著作権保護も含んだ情報交換の手法という意味では、まだまだ色々と改良してもらわなければならない事(たとえばメモリースティックウォークマンを購入してみたが、全く使いにくくてお話にならない。気軽に音楽を持ち出せるのがウォークマンなのに、音楽を持ち出すのが面倒なデバイスはちょっと使う気にならないと思う)もあるが、クオリティの高いコンテンツ事業を根付かせ、ユーザーベースを広げる意味でも両社に努力を続けて欲しいと思う。

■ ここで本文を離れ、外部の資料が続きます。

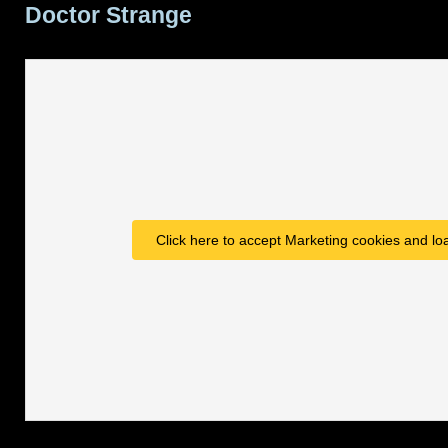
Doctor Strange
Marvel
,
Caves
of
Steel
movie,
Wynonna
Earp
Click here to accept Marketing cookies and loa
renewed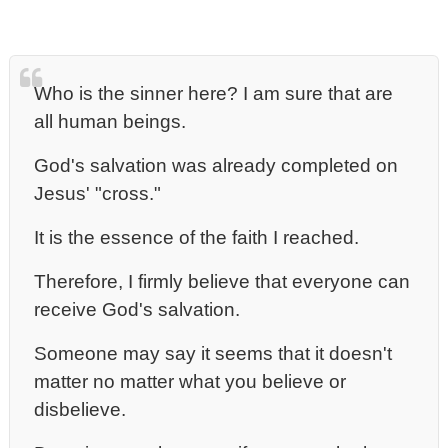
Who is the sinner here? I am sure that are
all human beings.
God's salvation was already completed on
Jesus' "cross."
It is the essence of the faith I reached.
Therefore, I firmly believe that everyone can
receive God's salvation.
Someone may say it seems that it doesn't
matter no matter what you believe or
disbelieve.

フラッシュメモリのフォークファクタが決まる過程では、ユーザーの一部が不利益を被り、別の一部は利益を得ることになるだろう。これはベンダにも言えることで、メモリースティックと同様にコンテンツ保護技術に対応し実装ライセンスフリーの方針を打ち出していたサンディスクのMMCなどは、今回の提携で一番不利益を被っていると思う。
しかし長期的に見れば、どこかで標準が決まらなければ、マルチメディアデータの交換手法も定まってこない。フラッシュメモリが有効と思われる全てのデバイス(音楽プレーヤーだけではなく携帯電話やデジタルカメラ、ノートPCなどあらゆるモバイルデバイスが関連する)に良い影響が出ることを願いたい。
先週の記事でPメールDXが全角1,000時しか受信できないとの記述がありましたが、正しくは半角5,000文字までの受信と半角2,000字までの送信をサポートしています(本文修正済み)。訂正するとともに関係者にお詫びを申し上げます。